Long ago, in Marbury v. Madison, in 1803, the Supreme Court ruled that courts can review the actions of Congress and the president to ensure their compliance with the Constitution. Chief Justice John Marshall explained that the Constitution exists to limit government power and its limits are meaningless unless they are enforced. The Supreme Court concluded that "it is emphatically the province and duty of the judicial department to say what the law is."

Trump's claim of unreviewability is chilling. Does that mean that if he explicitly banned immigration of all Muslims from entering the country that no court could review the action? Judge William Canby repeatedly asked that question at the oral argument last week, and the attorney for the United States claimed even that would be unreviewable.
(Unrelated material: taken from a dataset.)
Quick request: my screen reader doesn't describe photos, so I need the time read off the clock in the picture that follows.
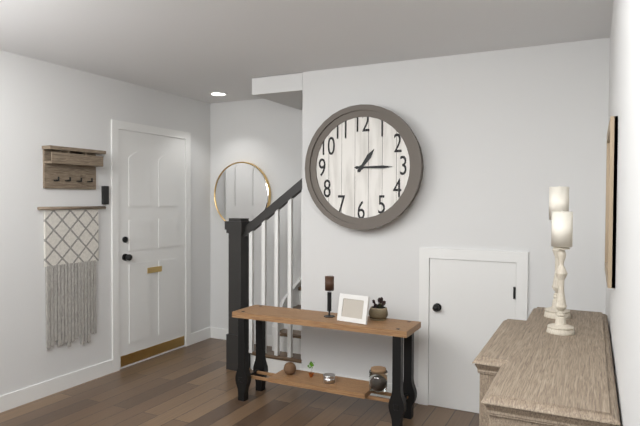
1:15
What if the government rounded up all Muslim non-citizens in the United States, including those lawfully present? What if the government even tried to deport citizens who it deemed dangerous? The president's unreviewability claim has no stopping point and is the essence of unchecked dictatorial power.

The 9th Circuit cited numerous cases where courts have reviewed the constitutionality of presidential actions in immigration and foreign policy. There is no basis in the Constitution or precedent for Trump's claim that he can act without review or check by anyone. Trump's executive order on immigration violates a basic constitutional principle: the government cannot presume that a person is more dangerous because of his or her race or religion

Trump's attack on the judges who ruled against him also is very disturbing. After federal district court Judge James L. Robart issued a temporary restraining order against the travel ban, Trump tweeted, "The opinion of this so-called judge, which essentially takes law-enforcement away from our country, is ridiculous and will be overturned!" Trump then expressed contempt for the deliberations of the three-member appellate court convened to review Robart's order, calling the legal argument "disgraceful," and remarking that a "bad high school student would understand this."
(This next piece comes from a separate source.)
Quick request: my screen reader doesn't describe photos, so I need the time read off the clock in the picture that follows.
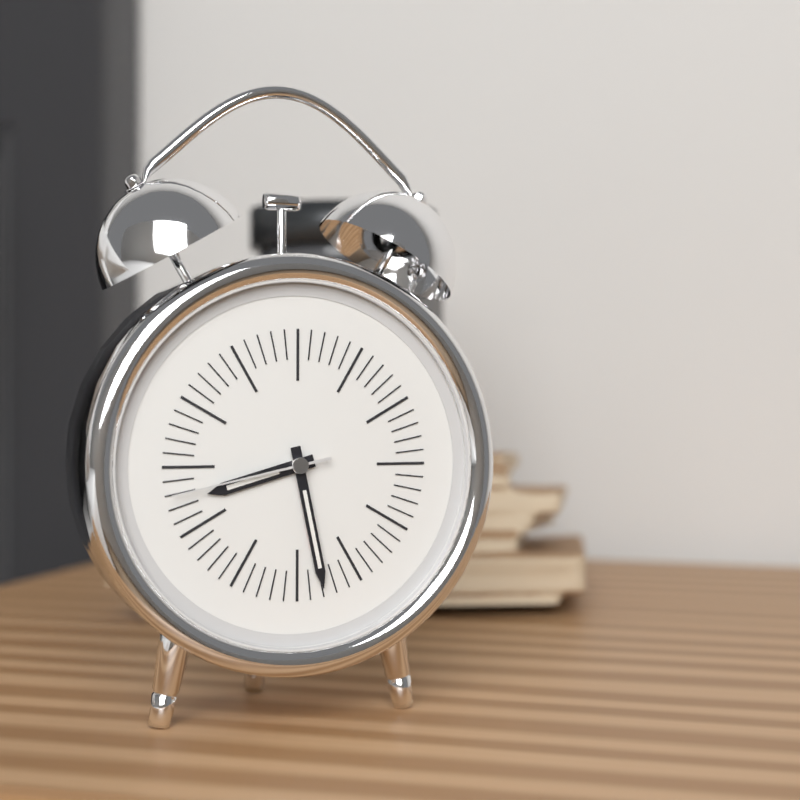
8:28:43
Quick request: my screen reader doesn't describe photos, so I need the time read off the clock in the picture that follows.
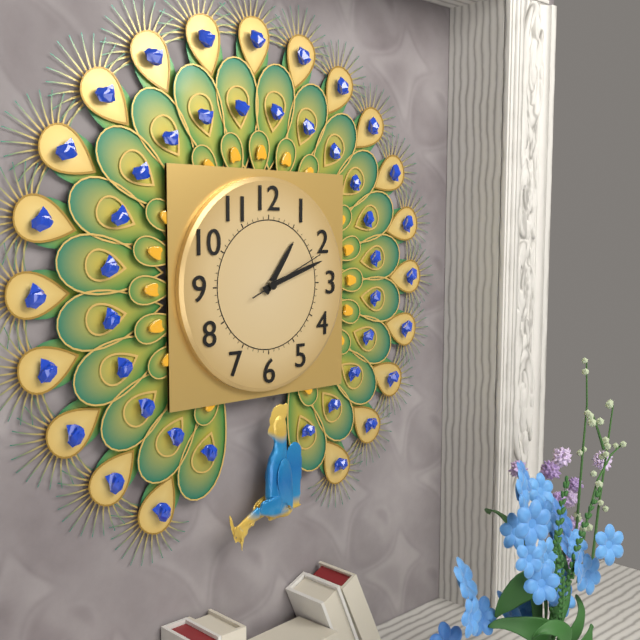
1:12:11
Presidents, of course, can disagree with court rulings and have done so before. Courts enjoined many of President Barack Obama's executive orders, including Deferred Action for Parents of Americans and a limit on pollution from coal-fired plants. But he never said that the decisions were by "so-called judges" or were "ridiculous" or "disgraceful." No president ever has used language like this before.

This seems a clear attempt to undermine the legitimacy of the courts. Trump does not want to be checked by anyone. He has said that he is in a "running war" with the media, and Trump's adviser, Stephen Bannon, has instructed the press to "keep its mouth shut and just listen for while."

I fear the day when Trump says that he does not care what a court declares and will command his government to ignore a court order. That has not happened yet and hopefully will not. But given his disdain for courts, it is not hard to imagine that occurring. Then there truly will be nothing to protect any of us from being rounded up by the government and held without recourse. That truly will be the moment of an unprecedented constitutional crisis.

But our profession cannot wait until then to speak out. It is urgent that those in the legal profession, Republican and Democrat alike, condemn Trump's claim of unreviewability of his actions and his attack on the judiciary. Long ago, President Andrew Jackson wrote: "All the rights secured to the citizens under the Constitution are worth nothing, and a mere bubble, except guaranteed to them by an independent and virtuous Judiciary."

Now, more than ever, we need that independent and virtuous judiciary. And the bright spot in the first three weeks of the Trump presidency has been how the courts - such as the federal district court in Washington and the 9th Circuit - have been truly "independent and virtuous."